What exactly do you require? Is atheism a necessary component? Industrial labor? A modern centralised state?
If so, then the earliest is really somewhere around the late 18th century; like a different course of the French Revolution.
If some or all of the above are not compulsory, then OTL provides lots of examples of radically egalitarian societies with an emphasis on communality: many societies we label as "tribal", from the Americas over Eastern Africa to Central and Northern Asia, were organised on the principles of common ownership of land and participatory decision-making, where some individuals sometimes distinguished themselves and were revered by others because of some inspiration they had (shamans...) or because of their military prowess in fights against other tribes, but neither of these led to hereditary classes or to great material differences.

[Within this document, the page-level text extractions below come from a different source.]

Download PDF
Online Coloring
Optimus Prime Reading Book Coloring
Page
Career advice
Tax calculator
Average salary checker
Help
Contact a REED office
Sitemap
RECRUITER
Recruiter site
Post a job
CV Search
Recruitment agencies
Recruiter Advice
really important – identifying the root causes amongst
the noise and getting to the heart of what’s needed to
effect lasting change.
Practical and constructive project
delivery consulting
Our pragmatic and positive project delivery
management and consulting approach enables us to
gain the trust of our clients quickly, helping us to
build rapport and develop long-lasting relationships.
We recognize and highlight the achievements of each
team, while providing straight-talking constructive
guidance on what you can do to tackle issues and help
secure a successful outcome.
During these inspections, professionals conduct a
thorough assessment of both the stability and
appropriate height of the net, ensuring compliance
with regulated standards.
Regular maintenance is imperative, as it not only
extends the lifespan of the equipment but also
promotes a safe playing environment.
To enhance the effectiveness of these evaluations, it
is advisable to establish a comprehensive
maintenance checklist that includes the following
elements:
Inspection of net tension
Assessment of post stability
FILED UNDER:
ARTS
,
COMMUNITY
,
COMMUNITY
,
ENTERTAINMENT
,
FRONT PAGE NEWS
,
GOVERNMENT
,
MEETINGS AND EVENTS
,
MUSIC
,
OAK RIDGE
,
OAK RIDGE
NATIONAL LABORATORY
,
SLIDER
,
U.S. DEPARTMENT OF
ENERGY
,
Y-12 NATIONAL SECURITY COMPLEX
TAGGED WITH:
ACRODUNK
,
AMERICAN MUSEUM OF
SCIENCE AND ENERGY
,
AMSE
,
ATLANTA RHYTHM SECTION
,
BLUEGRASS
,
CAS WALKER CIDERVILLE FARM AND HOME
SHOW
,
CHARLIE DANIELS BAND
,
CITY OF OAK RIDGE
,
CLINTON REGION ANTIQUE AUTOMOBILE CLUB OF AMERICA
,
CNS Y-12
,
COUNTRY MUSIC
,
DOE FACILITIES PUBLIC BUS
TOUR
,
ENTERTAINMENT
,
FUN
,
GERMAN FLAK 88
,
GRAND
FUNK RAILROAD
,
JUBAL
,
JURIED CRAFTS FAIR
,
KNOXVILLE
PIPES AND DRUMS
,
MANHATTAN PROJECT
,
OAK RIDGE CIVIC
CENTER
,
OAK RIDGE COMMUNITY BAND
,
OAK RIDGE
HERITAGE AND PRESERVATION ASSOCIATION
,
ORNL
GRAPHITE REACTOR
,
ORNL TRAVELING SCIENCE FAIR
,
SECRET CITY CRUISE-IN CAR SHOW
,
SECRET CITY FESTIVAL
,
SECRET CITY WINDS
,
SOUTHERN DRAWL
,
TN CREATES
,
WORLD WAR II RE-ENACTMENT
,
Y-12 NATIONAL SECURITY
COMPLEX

A little more complex, we had various classical Indian mahajanapadas with a democratic political outlook and corporative economic structures which had collective control and quasi-religious producer ethos instead of competition and profit-drive. Much later, European guild-led towns sometimes came close to this, but not quite.
Then, there are of course countless religious communities, from Buddhist sanghas to Christian monastic orders, which adhered to radically egalitarian principles. You could count all of Early Christianity into this fold if you wanted to. Later sects like the Paulicians, the Bogumils, and the Hussites wanted to implement this nation-wide, while other groups lingered merely on the verge of heresy by practicisng communal life and ownership without seeking to include everyone, like the Beghines and the Beghards, the Fraticelli etc.
Later, England had the Diggers.
There are tons of examples I have glossed over now, question is: what exactly are you looking for?